Water-based lubrication has gained significant attention in tribology due to its availability, eco-friendliness, non-flammability, high thermal conductivity, and excellent cleaning properties. Replacing oil-based lubricants, which pose environmental risks, is an effective way toward achieving green tribology. However, water-based lubricants typically face challenges such as low viscosity, susceptibility to corrosion, and inferior lubrication performance. Water-soluble poly(ionic liquid)s, which combine the benefits of polymers and ionic liquids, offer potential as multifunctional water-based lubricant additives to enhance the physicochemical and tribological properties of water-based lubricants.
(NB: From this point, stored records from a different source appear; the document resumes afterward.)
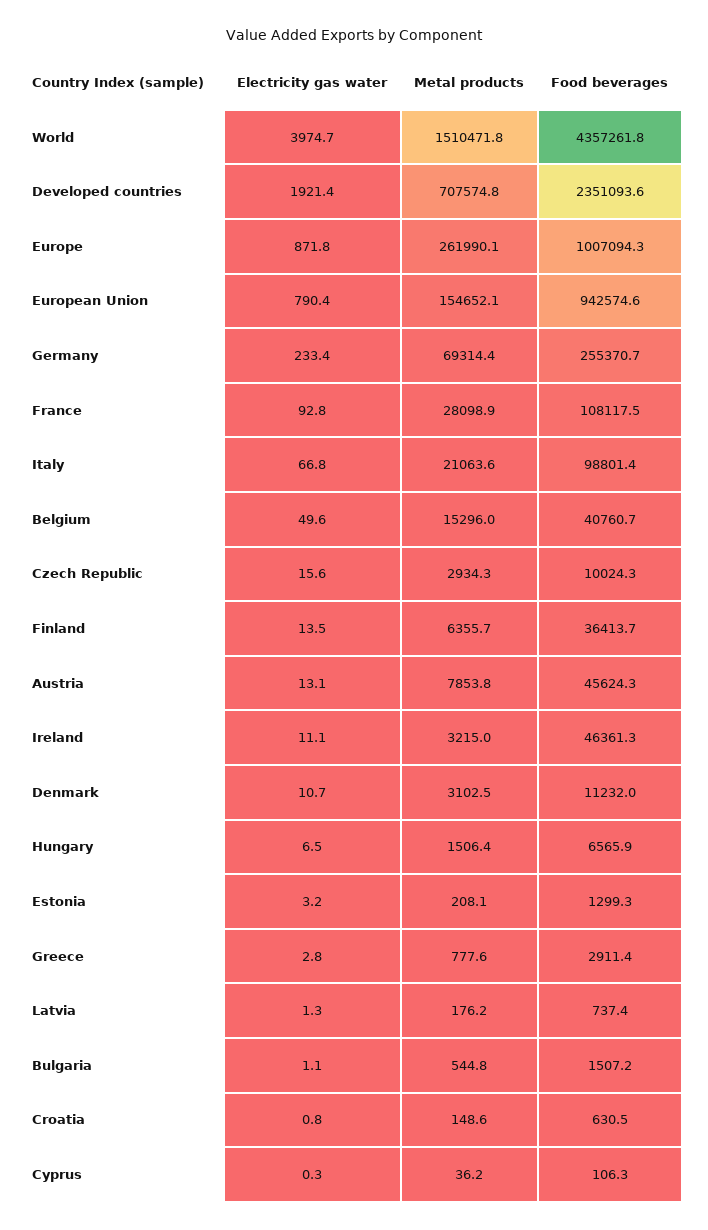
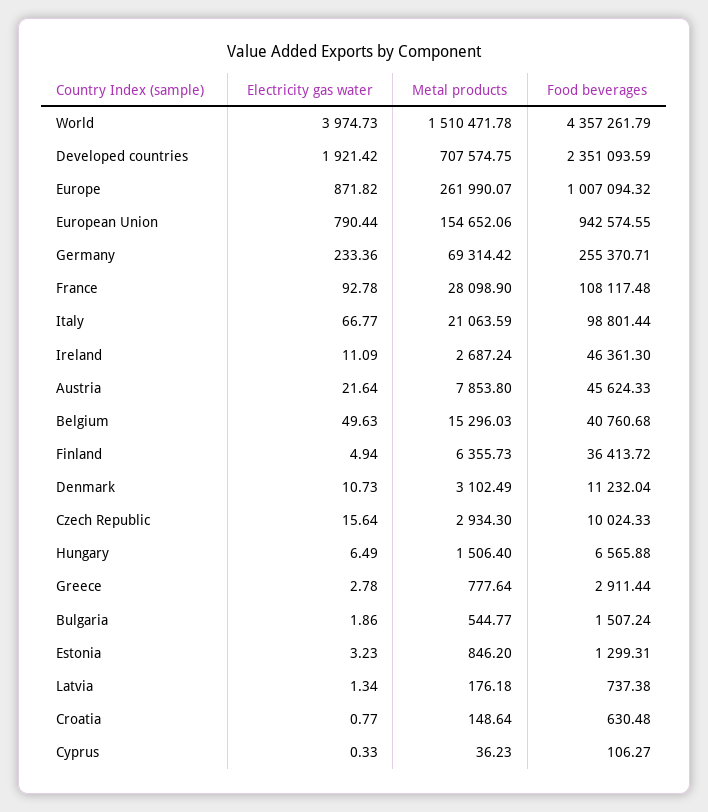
Electricity gas water, Finland: 13.5 -> 4.94
Electricity gas water, Austria: 13.1 -> 21.64
Metal products, Ireland: 3215 -> 2687.24
Metal products, Estonia: 208.1 -> 846.2
Electricity gas water, Bulgaria: 1.1 -> 1.86

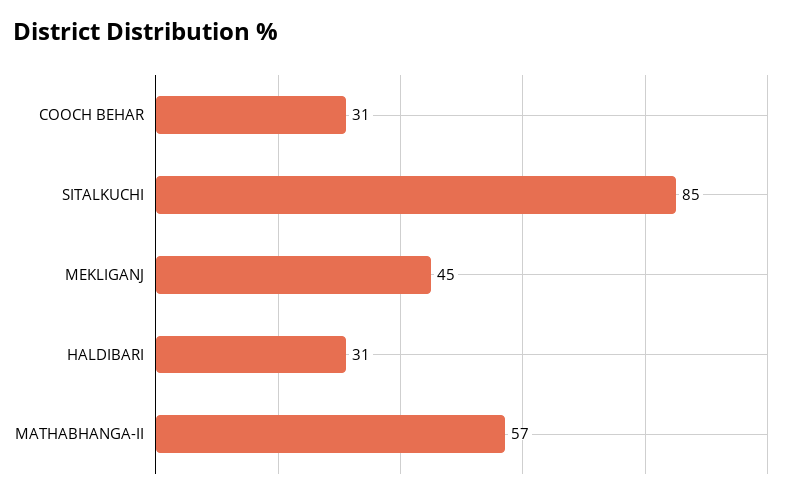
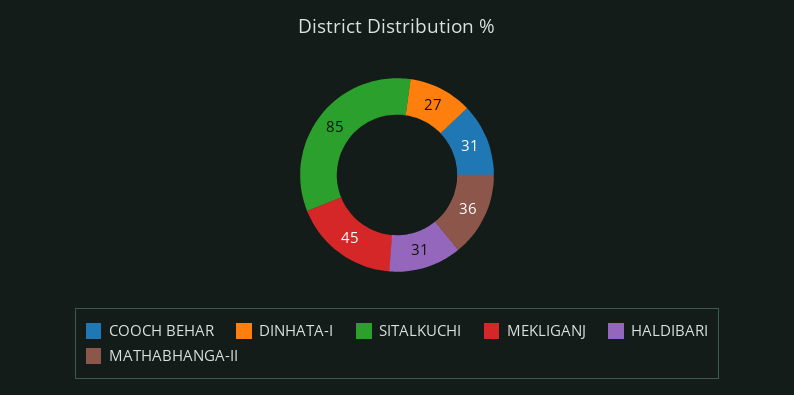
MATHABHANGA-II: 57 -> 36
DINHATA-I: none -> 27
Through rational molecular structure design, we developed protic poly(ionic liquids) (PPILs) water-based lubricating additives, PPD-N, by combining a polymer chain visco-enhancing structure with a proton-type ionic liquids lubricating structure. PPD-N demonstrates excellent viscosity enhancement, corrosion resistance, and lubricating properties. Kinematic and dynamic viscosities of different water-based lubricating fluids were investigated at 25 ℃ and 40 ℃ using a Pinkevitch Viscometer and a rotational rheometer, with the commercial viscosity builder, Koreox W55000, serving as the control. Following the national standard GB/T 6144—2010, we evaluated corrosion inhibition performance on first-grade gray cast iron using immersion corrosion tests, comparing deionized water, 6% PPD-N, and Koreox W55000 aqueous solution. The friction reduction performance of PPD-N additives was assessed using the SRV-V tester, while its anti-wear properties were characterized using a fully automated real-color confocal microscope. Elastohydrodynamic lubrication properties of PPD-N were investigated by optical interferometry. The surface micromorphology of wear patches was observed using scanning electron microscopy. We also investigated the lubrication mechanisms of the additives using X-ray photoelectron spectroscopy (XPS) and time-of-flight secondary ion mass spectrometry (ToF-SIMS).

The results of ¹H NMR, FT-IR, GPC and TGA tests confirmed the successful synthesis of PPD-N, which demonstrated excellent thermal stability with 5% and 10% thermal decomposition temperatures of 249.7 ℃ and 268.9 ℃, respectively. Adding PPD-N can significantly improve the viscosity of water-based lubricants, with viscosity increasing proportionally to the PPIL additive content. PPD-N also effectively reduced the corrosion of cast iron sheets caused by water-based lubricants, outperforming commercial water-based viscosity builders at equivalent concentrations. At a 6% concentration, the PPD-N aqueous solution achieved a coefficient of friction and wear volume of 0.106 and 22.89×10^-5 mm³, respectively, a reduction of about 66% and 85% compared to water's coefficient of friction (0.314) and wear volume (148.20×10^-5 m³). Elastohydrodynamic lubrication tests revealed that the PPD-N-containing aqueous solution increased the film thickness at the friction interface with rising velocity. Both the central film thickness and minimum film thickness at the lubricant outlet were significantly higher than those of deionized water. Based on XPS and ToF-SIMS analyses, the lubrication mechanism of PPD-N can be attributed to the formation of tribochemical reaction films and adsorption films at the friction interface. These films effectively prevent direct contact between friction surfaces, endowing the water-based lubricant with superior tribological performance.

Compared to the commercial viscosity builder, Koreox W55000, PPD-N additives demonstrate superior lubricity and anti-wear properties. They significantly enhance the viscosity of water-based lubricants and effectively inhibit cast iron corrosion in water. Free of phosphorus, sulfur, and halogens, PPD-N is simple to synthesize, environmentally friendly, and has great potential as a viscosity-building lubricant additive for non-flammable hydraulic fluids and fully synthetic water-based metalworking fluids.